Monday, February 1, 2010

Inspiring Woman

                                          Tentang Bunda Helvy TR
Dini hari……
Aku ingin seperti Mbak Helvy TR, ingin punya hati sebening hatinya. Aku ingin punya mata seindah telaga cinta yang mengalir dalam kedua bola matanya. Meski aku belum pernah bertatap langsung, tapi aku sering menatap bola matanya dalam majalah-majalah. Dear Mbak Helvy….
Aku menangis mengukir kalimat-kalimat ini. Membaca riwayat hidup dan cita-citanya sewaktu kecil, semangat dan hawa positif dalam dirinya, aku teringat belasan tahun lalu, saat aku juga punya cita-cita yang sama, menjadi seorang penulis. Cita-cita yang sangat sederhana dan membuatmu miskin, komentar teman-temanku saat kami berkumpul menceritakan mimpi masing-masing.

▸ **SOAL DAN TUGAS**
(A) Sebutkan semua keinginan penulis yang diungkapkan dengan kata "ingin" dalam tulisan tentang Helvy TR.
(B) Apakah pernyataan berikut sesuai dengan tulisan tentang Helvy TR? Jawab ya atau tidak, lalu kutip kata-kata dari tulisan itu yang menjadi dasarnya.
(i) Penulis sudah pernah bertatap muka langsung dengan Helvy TR.
(ii) Penulis sering melihat mata Helvy TR di majalah.
(iii) Teman-teman penulis menganggap cita-cita menjadi penulis bisa membuat kaya.

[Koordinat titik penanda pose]
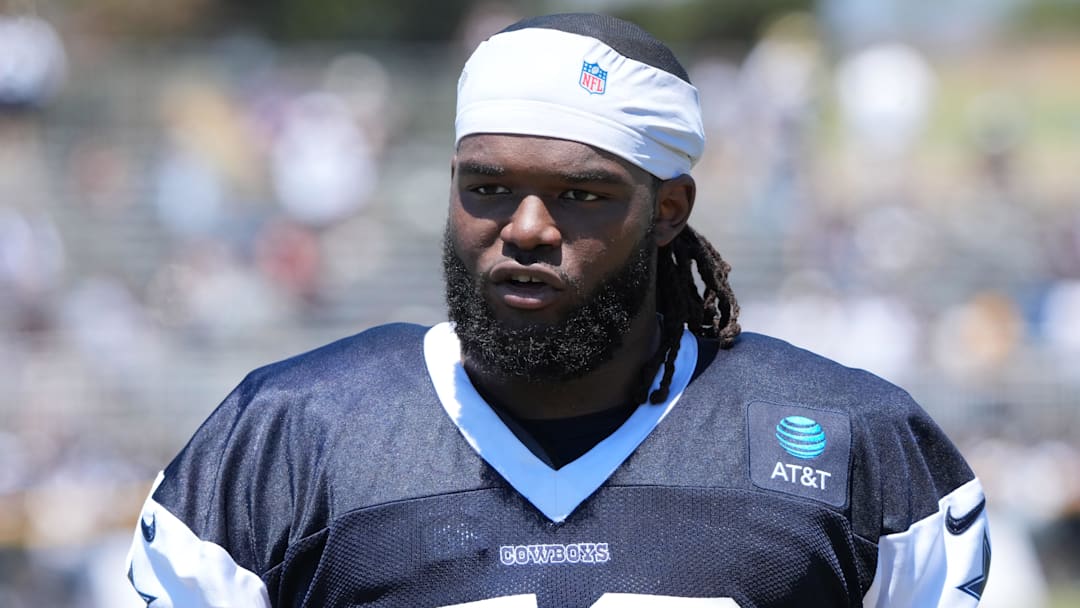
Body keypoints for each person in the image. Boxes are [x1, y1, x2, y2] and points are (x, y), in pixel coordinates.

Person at [126, 13, 990, 607]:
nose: (526, 228)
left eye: (581, 193)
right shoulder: (286, 435)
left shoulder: (849, 437)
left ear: (669, 209)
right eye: (488, 186)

▸ **JAWABAN TIAP SOAL**
(A)
1. Ingin seperti Mbak Helvy TR.
2. Ingin punya hati sebening hatinya.
3. Ingin punya mata seindah telaga cinta yang mengalir dalam kedua bola matanya.

(B)
(i) Tidak: "Meski aku belum pernah bertatap langsung".
(ii) Ya: "tapi aku sering menatap bola matanya dalam majalah-majalah".
(iii) Tidak: "Cita-cita yang sangat sederhana dan membuatmu miskin".